Examine the material below. Gather every line in which the string "pumpkin" appears.
--- EXTRACTED INFORMATION Enclosed Below ---
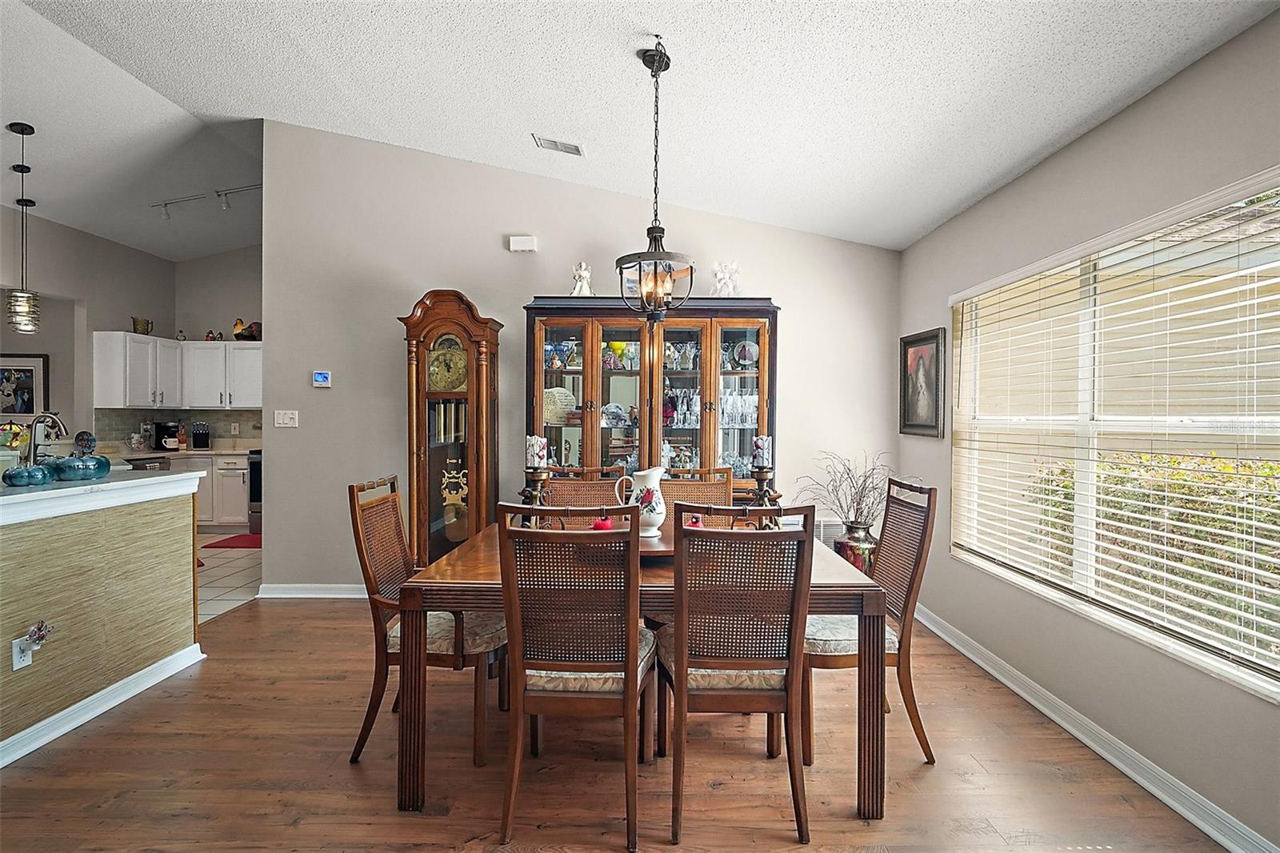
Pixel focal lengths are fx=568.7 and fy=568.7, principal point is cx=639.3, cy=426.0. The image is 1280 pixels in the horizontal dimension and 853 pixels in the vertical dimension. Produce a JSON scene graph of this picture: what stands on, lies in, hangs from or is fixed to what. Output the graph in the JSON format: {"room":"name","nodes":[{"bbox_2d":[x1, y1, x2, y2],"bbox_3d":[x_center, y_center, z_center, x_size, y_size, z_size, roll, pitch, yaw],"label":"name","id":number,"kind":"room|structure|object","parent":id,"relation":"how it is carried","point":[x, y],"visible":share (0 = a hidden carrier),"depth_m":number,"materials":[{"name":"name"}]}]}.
{"room":"dining room","nodes":[
{"label":"dining room","id":0,"kind":"room"},
{"bbox_2d":[0,204,175,453],"bbox_3d":[-5.610,-0.446,4.351,0.120,3.213,4.991,0,1,1],"label":"kitchen left wall","id":1,"kind":"structure","parent":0,"point":[109,314],"depth_m":5.64,"materials":[{"name":"paint"}]},
{"bbox_2d":[0,352,49,418],"bbox_3d":[-6.223,-0.381,5.665,0.571,0.669,0.032,0,1,1],"label":"framed picture","id":2,"kind":"object","parent":1,"relation":"attached to","point":[29,409],"visible":0.97,"depth_m":5.66},
{"bbox_2d":[88,331,261,410],"bbox_3d":[-4.883,-0.587,6.390,1.688,0.783,0.793,0,1,1],"label":"upper cabinet","id":3,"kind":"object","parent":1,"relation":"attached to","point":[101,337],"visible":0.84,"depth_m":6.26,"materials":[{"name":"white paint"}]},
{"bbox_2d":[132,316,153,334],"bbox_3d":[-5.292,-1.054,6.048,0.154,0.188,0.210,0,1,1],"label":"decorative pot","id":4,"kind":"object","parent":3,"relation":"on","point":[136,329],"visible":0.88,"depth_m":6.01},
{"bbox_2d":[204,328,223,340],"bbox_3d":[-4.839,-1.027,6.455,0.175,0.144,0.104,0,1,1],"label":"figurine","id":5,"kind":"object","parent":3,"relation":"on","point":[209,337],"visible":0.88,"depth_m":6.43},
{"bbox_2d":[232,318,259,340],"bbox_3d":[-4.530,-1.106,6.547,0.332,0.269,0.186,0,1,1],"label":"rooster figurine","id":6,"kind":"object","parent":3,"relation":"on","point":[236,334],"visible":0.91,"depth_m":6.51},
{"bbox_2d":[95,408,266,448],"bbox_3d":[-4.440,0.046,6.290,2.228,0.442,1.232,0,1,1],"label":"backsplash","id":7,"kind":"structure","parent":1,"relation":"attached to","point":[218,416],"depth_m":6.56,"materials":[{"name":"tile"}]},
{"bbox_2d":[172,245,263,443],"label":"kitchen back wall","id":8,"kind":"structure","parent":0,"point":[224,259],"depth_m":6.76,"materials":[{"name":"paint"}]},
{"bbox_2d":[195,532,262,623],"bbox_3d":[-4.679,1.240,4.580,4.222,0.062,4.042,0,1,1],"label":"tile floor","id":9,"kind":"structure","parent":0,"point":[224,570],"depth_m":4.64,"materials":[{"name":"beige tile"}]},
{"bbox_2d":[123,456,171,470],"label":"dishwasher","id":10,"kind":"object","parent":9,"relation":"on","point":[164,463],"visible":0.09,"depth_m":5.59,"materials":[{"name":"metal"}]},
{"bbox_2d":[177,452,251,529],"bbox_3d":[-4.863,0.740,6.486,1.343,0.852,0.636,0,1,1],"label":"base cabinet","id":11,"kind":"object","parent":9,"relation":"on","point":[234,510],"visible":0.33,"depth_m":6.24,"materials":[{"name":"white paint"}]},
{"bbox_2d":[109,444,258,458],"bbox_3d":[-4.933,0.288,6.212,1.799,0.046,0.861,0,1,1],"label":"kitchen countertop","id":12,"kind":"structure","parent":11,"relation":"on","point":[169,454],"depth_m":6.04,"materials":[{"name":"stone"}]},
{"bbox_2d":[153,420,180,450],"bbox_3d":[-5.192,0.107,6.253,0.232,0.307,0.194,0,1,1],"label":"coffee maker","id":13,"kind":"object","parent":12,"relation":"on","point":[158,431],"visible":0.94,"depth_m":6.19,"materials":[{"name":"black plastic"}]},
{"bbox_2d":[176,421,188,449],"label":"bottle","id":14,"kind":"object","parent":12,"relation":"on","point":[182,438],"visible":0.99,"depth_m":6.37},
{"bbox_2d":[189,421,211,449],"bbox_3d":[-4.931,0.105,6.384,0.153,0.298,0.235,0,1,-33],"label":"knife block","id":15,"kind":"object","parent":12,"relation":"on","point":[198,436],"visible":0.99,"depth_m":6.34,"materials":[{"name":"black plastic"}]},
{"bbox_2d":[202,532,261,548],"bbox_3d":[-3.923,1.178,5.827,0.825,0.013,0.595,0,1,1],"label":"red rug","id":16,"kind":"object","parent":9,"relation":"on","point":[236,543],"visible":0.57,"depth_m":5.73,"materials":[{"name":"red carpet"}]},
{"bbox_2d":[247,449,262,533],"bbox_3d":[-3.933,0.653,6.480,0.702,1.050,0.714,0,1,1],"label":"oven","id":17,"kind":"object","parent":9,"relation":"on","point":[251,463],"visible":0.16,"depth_m":6.18,"materials":[{"name":"silver metal"}]},
{"bbox_2d":[262,119,897,591],"bbox_3d":[-0.343,-0.463,4.086,4.489,3.430,0.137,0,1,1],"label":"back wall","id":18,"kind":"structure","parent":0,"point":[787,286],"depth_m":4.05,"materials":[{"name":"paint"}]},
{"bbox_2d":[273,409,298,426],"bbox_3d":[-2.549,-0.058,4.096,0.156,0.118,0.019,0,1,1],"label":"light switch","id":19,"kind":"object","parent":18,"relation":"attached to","point":[282,421],"visible":0.98,"depth_m":4.10,"materials":[{"name":"white plastic"}]},
{"bbox_2d":[258,583,367,598],"bbox_3d":[-1.235,1.188,4.063,2.968,0.095,0.021,0,1,1],"label":"baseboard","id":20,"kind":"structure","parent":18,"relation":"attached to","point":[294,595],"depth_m":4.06,"materials":[{"name":"white paint"}]},
{"bbox_2d":[312,370,331,387],"bbox_3d":[-2.293,-0.340,4.103,0.120,0.113,0.026,0,1,1],"label":"thermostat","id":21,"kind":"object","parent":18,"relation":"attached to","point":[322,376],"visible":0.98,"depth_m":4.09,"materials":[{"name":"white plastic"}]},
{"bbox_2d":[507,234,537,252],"bbox_3d":[-0.830,-1.297,4.050,0.189,0.108,0.055,0,1,1],"label":"door chime","id":22,"kind":"object","parent":18,"relation":"attached to","point":[519,242],"visible":0.99,"depth_m":4.03,"materials":[{"name":"white plastic"}]},
{"bbox_2d":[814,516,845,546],"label":"wall vent","id":23,"kind":"object","parent":18,"relation":"attached to","point":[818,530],"visible":0.3,"depth_m":3.98,"materials":[{"name":"white"}]},
{"bbox_2d":[0,592,1231,852],"bbox_3d":[-0.750,1.321,1.383,5.425,0.078,6.307,0,1,1],"label":"wood floor","id":24,"kind":"structure","parent":0,"point":[414,824],"depth_m":2.09,"materials":[{"name":"brown wood"}]},
{"bbox_2d":[0,467,204,766],"bbox_3d":[-2.700,0.769,2.036,0.975,0.991,2.277,0,1,1],"label":"kitchen island","id":25,"kind":"object","parent":24,"relation":"on","point":[86,533],"visible":0.98,"depth_m":2.47,"materials":[{"name":"beige"}]},
{"bbox_2d":[11,635,35,670],"bbox_3d":[-2.348,0.862,2.168,0.010,0.115,0.064,0,1,1],"label":"wall socket","id":26,"kind":"object","parent":25,"relation":"attached to","point":[16,665],"visible":0.71,"depth_m":2.16,"materials":[{"name":"white plastic"}]},
{"bbox_2d":[21,620,52,652],"bbox_3d":[-2.342,0.818,2.217,0.064,0.111,0.081,0,1,1],"label":"night light","id":27,"kind":"object","parent":26,"relation":"attached to","point":[41,627],"visible":0.98,"depth_m":2.21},
{"bbox_2d":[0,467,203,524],"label":"countertop","id":28,"kind":"structure","parent":25,"relation":"on","point":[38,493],"depth_m":2.51,"materials":[{"name":"white stone"}]},
{"bbox_2d":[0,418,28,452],"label":"stained glass lamp","id":29,"kind":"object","parent":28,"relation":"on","point":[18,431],"visible":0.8,"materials":[{"name":"multicoloured glass"}]},
{"bbox_2d":[2,461,55,486],"bbox_3d":[-2.637,0.207,2.455,0.167,0.102,0.166,0,1,1],"label":"pumpkin","id":30,"kind":"object","parent":28,"relation":"on","point":[38,470],"visible":0.98,"depth_m":2.41,"materials":[{"name":"teal glass"}]},
{"bbox_2d":[23,411,67,466],"bbox_3d":[-2.909,0.110,2.777,0.244,0.356,0.120,0,1,1],"label":"faucet","id":31,"kind":"object","parent":28,"relation":"on","point":[58,423],"visible":0.88,"depth_m":2.76,"materials":[{"name":"silver metal"}]},
{"bbox_2d":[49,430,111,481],"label":"decorative pumpkin","id":32,"kind":"object","parent":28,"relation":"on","point":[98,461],"visible":0.98,"depth_m":2.64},
{"bbox_2d":[0,642,206,767],"bbox_3d":[-2.385,1.221,1.540,0.116,0.091,3.038,0,1,1],"label":"baseboard","id":33,"kind":"structure","parent":25,"relation":"attached to","point":[103,692],"depth_m":2.45,"materials":[{"name":"white paint"}]},
{"bbox_2d":[347,474,505,768],"bbox_3d":[-0.822,0.757,2.352,0.570,1.031,0.509,0,1,1],"label":"dining chair","id":34,"kind":"object","parent":24,"relation":"on","point":[359,742],"visible":0.72,"depth_m":2.18,"materials":[{"name":"brown wood"}]},
{"bbox_2d":[398,287,503,566],"bbox_3d":[-1.281,0.169,3.908,0.621,2.137,0.401,0,1,1],"label":"grandfather clock","id":35,"kind":"object","parent":24,"relation":"on","point":[479,344],"visible":0.81,"depth_m":3.80,"materials":[{"name":"brown wood"}]},
{"bbox_2d":[494,501,655,852],"bbox_3d":[-0.191,0.767,1.937,0.490,1.044,0.583,0,1,1],"label":"dining chair","id":36,"kind":"object","parent":24,"relation":"on","point":[519,682],"visible":0.99,"depth_m":1.76,"materials":[{"name":"brown wood"}]},
{"bbox_2d":[541,466,628,512],"bbox_3d":[-0.284,0.750,2.919,0.508,1.066,0.557,0,1,1],"label":"dining chair","id":37,"kind":"object","parent":24,"relation":"on","point":[552,483],"visible":0.26,"depth_m":3.11,"materials":[{"name":"brown"}]},
{"bbox_2d":[388,517,884,820],"bbox_3d":[0.005,0.901,2.369,1.665,0.760,1.056,0,1,1],"label":"dining table","id":38,"kind":"object","parent":24,"relation":"on","point":[835,588],"visible":0.55,"depth_m":1.93,"materials":[{"name":"brown wood"}]},
{"bbox_2d":[516,468,550,526],"bbox_3d":[-0.486,0.342,2.621,0.143,0.280,0.142,0,1,1],"label":"candle holder","id":39,"kind":"object","parent":38,"relation":"on","point":[537,476],"visible":0.73,"depth_m":2.60,"materials":[{"name":"metal"}]},
{"bbox_2d":[525,434,547,466],"bbox_3d":[-0.513,0.128,2.817,0.091,0.159,0.091,0,1,1],"label":"candle","id":40,"kind":"object","parent":39,"relation":"on","point":[534,448],"visible":0.98,"depth_m":2.79,"materials":[{"name":"white wax"}]},
{"bbox_2d":[590,514,612,530],"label":"bird figurine","id":41,"kind":"object","parent":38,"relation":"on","point":[605,523],"visible":0.57,"depth_m":2.38,"materials":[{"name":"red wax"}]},
{"bbox_2d":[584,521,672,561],"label":"wooden tray","id":42,"kind":"object","parent":38,"relation":"on","point":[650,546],"visible":0.27,"depth_m":2.24,"materials":[{"name":"brown wood"}]},
{"bbox_2d":[620,465,667,537],"bbox_3d":[0.032,0.316,2.426,0.168,0.280,0.146,1,1,44],"label":"pitcher","id":43,"kind":"object","parent":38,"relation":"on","point":[660,518],"visible":0.97,"depth_m":2.38,"materials":[{"name":"white ceramic"}]},
{"bbox_2d":[686,513,704,526],"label":"bird figurine","id":44,"kind":"object","parent":38,"relation":"on","point":[694,523],"visible":0.58,"depth_m":2.41,"materials":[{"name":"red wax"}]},
{"bbox_2d":[748,466,779,525],"bbox_3d":[0.573,0.340,2.636,0.146,0.295,0.144,0,1,1],"label":"candle holder","id":45,"kind":"object","parent":38,"relation":"on","point":[760,478],"visible":0.69,"depth_m":2.62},
{"bbox_2d":[752,434,772,466],"bbox_3d":[0.614,0.127,2.846,0.086,0.165,0.085,0,1,1],"label":"candle","id":46,"kind":"object","parent":45,"relation":"on","point":[765,456],"visible":0.97,"depth_m":2.82,"materials":[{"name":"white wax"}]},
{"bbox_2d":[524,294,780,505],"bbox_3d":[0.065,0.192,3.814,1.667,2.072,0.484,0,1,1],"label":"china cabinet","id":47,"kind":"object","parent":24,"relation":"on","point":[710,406],"visible":0.63,"depth_m":3.72,"materials":[{"name":"brown wood"}]},
{"bbox_2d":[542,387,576,423],"bbox_3d":[-0.580,-0.131,3.936,0.291,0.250,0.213,0,1,-24],"label":"decorative plate","id":48,"kind":"object","parent":47,"relation":"in","point":[562,396],"visible":0.72,"depth_m":3.89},
{"bbox_2d":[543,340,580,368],"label":"glassware","id":49,"kind":"object","parent":47,"relation":"in","point":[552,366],"visible":0.76,"depth_m":3.98,"materials":[{"name":"blue glass"}]},
{"bbox_2d":[569,260,593,296],"bbox_3d":[-0.399,-1.000,3.957,0.172,0.292,0.172,1,1,23],"label":"figurine","id":50,"kind":"object","parent":47,"relation":"on","point":[582,272],"visible":0.77,"depth_m":3.92,"materials":[{"name":"white ceramic"}]},
{"bbox_2d":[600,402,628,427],"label":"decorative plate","id":51,"kind":"object","parent":47,"relation":"in","point":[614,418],"visible":0.93,"depth_m":3.93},
{"bbox_2d":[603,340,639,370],"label":"glassware","id":52,"kind":"object","parent":47,"relation":"in","point":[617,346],"visible":0.66,"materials":[{"name":"glass"}]},
{"bbox_2d":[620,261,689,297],"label":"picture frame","id":53,"kind":"object","parent":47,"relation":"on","point":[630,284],"visible":0.38,"depth_m":3.88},
{"bbox_2d":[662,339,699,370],"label":"glassware","id":54,"kind":"object","parent":47,"relation":"in","point":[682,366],"visible":0.76,"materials":[{"name":"clear glass"}]},
{"bbox_2d":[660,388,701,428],"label":"glassware","id":55,"kind":"object","parent":47,"relation":"in","point":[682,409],"visible":0.7,"depth_m":3.95,"materials":[{"name":"glass"}]},
{"bbox_2d":[711,260,742,296],"bbox_3d":[0.591,-0.981,3.863,0.218,0.298,0.192,0,1,1],"label":"figurine","id":56,"kind":"object","parent":47,"relation":"on","point":[727,274],"visible":0.82,"depth_m":3.82,"materials":[{"name":"white"}]},
{"bbox_2d":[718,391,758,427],"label":"glassware","id":57,"kind":"object","parent":47,"relation":"in","point":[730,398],"visible":0.65,"depth_m":3.81,"materials":[{"name":"clear glass"}]},
{"bbox_2d":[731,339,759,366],"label":"decorative plate","id":58,"kind":"object","parent":47,"relation":"in","point":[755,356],"visible":0.8,"depth_m":3.82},
{"bbox_2d":[658,466,735,527],"bbox_3d":[0.299,0.754,2.874,0.485,1.072,0.560,0,1,1],"label":"dining chair","id":59,"kind":"object","parent":24,"relation":"on","point":[725,493],"visible":0.23,"depth_m":3.06,"materials":[{"name":"brown wood"}]},
{"bbox_2d":[654,500,817,848],"bbox_3d":[0.285,0.770,1.965,0.488,1.045,0.571,0,1,1],"label":"dining chair","id":60,"kind":"object","parent":24,"relation":"on","point":[680,682],"visible":0.99,"depth_m":1.79,"materials":[{"name":"brown wood"}]},
{"bbox_2d":[836,519,876,574],"bbox_3d":[1.425,0.934,3.726,0.274,0.589,0.279,0,1,1],"label":"floor vase","id":61,"kind":"object","parent":24,"relation":"on","point":[858,558],"visible":0.6,"depth_m":3.64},
{"bbox_2d":[798,448,893,526],"bbox_3d":[1.381,0.469,3.724,0.598,0.611,0.580,0,1,-34],"label":"dried branches","id":62,"kind":"object","parent":61,"relation":"in","point":[860,498],"visible":0.73,"depth_m":3.69,"materials":[{"name":"plant"}]},
{"bbox_2d":[801,475,939,765],"bbox_3d":[0.859,0.767,2.355,0.553,1.038,0.492,0,1,1],"label":"dining chair","id":63,"kind":"object","parent":24,"relation":"on","point":[925,742],"visible":0.67,"depth_m":2.19,"materials":[{"name":"brown wood"}]},
{"bbox_2d":[0,0,1279,258],"bbox_3d":[-1.874,-1.785,2.306,8.134,0.123,7.657,0,1,1],"label":"ceiling","id":64,"kind":"structure","parent":0,"point":[617,63],"depth_m":2.85,"materials":[{"name":"white paint"}]},
{"bbox_2d":[6,120,42,334],"bbox_3d":[-4.036,-1.285,3.725,0.170,1.366,0.169,0,1,1],"label":"pendant light","id":65,"kind":"object","parent":64,"relation":"hanging from","point":[23,294],"visible":1,"depth_m":3.70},
{"bbox_2d":[152,182,265,218],"bbox_3d":[-3.912,-2.119,5.289,1.485,0.278,0.140,0,1,1],"label":"track light","id":66,"kind":"object","parent":64,"relation":"attached to","point":[166,214],"visible":0.74,"depth_m":5.30,"materials":[{"name":"white"}]},
{"bbox_2d":[531,133,584,155],"bbox_3d":[-0.487,-1.694,3.421,0.300,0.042,0.172,0,1,1],"label":"ceiling vent","id":67,"kind":"object","parent":64,"relation":"attached to","point":[577,150],"visible":0.99,"depth_m":3.42,"materials":[{"name":"white metal"}]},
{"bbox_2d":[618,36,692,321],"bbox_3d":[0.071,-1.027,2.422,0.313,1.182,0.313,0,1,1],"label":"pendant light","id":68,"kind":"object","parent":64,"relation":"hanging from","point":[670,267],"visible":1,"depth_m":2.39,"materials":[{"name":"black metal"}]},
{"bbox_2d":[895,8,1279,852],"bbox_3d":[1.863,0.041,1.232,0.146,2.556,5.850,0,1,1],"label":"right wall","id":69,"kind":"structure","parent":0,"point":[1063,155],"depth_m":2.21,"materials":[{"name":"grey paint"}]},
{"bbox_2d":[899,327,946,437],"bbox_3d":[1.819,-0.272,3.679,0.032,0.664,0.526,0,1,1],"label":"framed picture","id":70,"kind":"object","parent":69,"relation":"attached to","point":[918,349],"visible":0.98,"depth_m":3.65},
{"bbox_2d":[911,604,1279,852],"bbox_3d":[1.790,1.254,1.519,0.020,0.098,5.428,0,1,1],"label":"baseboard","id":71,"kind":"structure","parent":69,"relation":"attached to","point":[1226,844],"depth_m":2.16,"materials":[{"name":"white paint"}]},
{"bbox_2d":[950,167,1279,702],"bbox_3d":[1.920,0.020,2.336,0.126,1.532,1.844,0,1,1],"label":"window","id":72,"kind":"structure","parent":69,"relation":"in","point":[1278,423],"depth_m":2.29,"materials":[{"name":"white"}]},
{"bbox_2d":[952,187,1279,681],"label":"window blinds","id":73,"kind":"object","parent":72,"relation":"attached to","point":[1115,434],"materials":[{"name":"white plastic"}]},
{"label":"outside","id":74,"kind":"structure","parent":0,"visible":0},
{"label":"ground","id":75,"kind":"structure","parent":74,"visible":0},
{"bbox_2d":[1028,448,1279,644],"bbox_3d":[3.870,0.894,3.021,1.148,1.451,4.568,0,1,1],"label":"hedge","id":76,"kind":"object","parent":75,"relation":"on","point":[1230,468],"visible":0.32,"depth_m":3.77,"materials":[{"name":"green plant"}]}
]}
--- End of Enclosed EXTRACTED INFORMATION ---
• TASK RESULT:
{"bbox_2d":[2,461,55,486],"bbox_3d":[-2.637,0.207,2.455,0.167,0.102,0.166,0,1,1],"label":"pumpkin","id":30,"kind":"object","parent":28,"relation":"on","point":[38,470],"visible":0.98,"depth_m":2.41,"materials":[{"name":"teal glass"}]},
{"bbox_2d":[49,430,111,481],"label":"decorative pumpkin","id":32,"kind":"object","parent":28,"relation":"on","point":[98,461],"visible":0.98,"depth_m":2.64},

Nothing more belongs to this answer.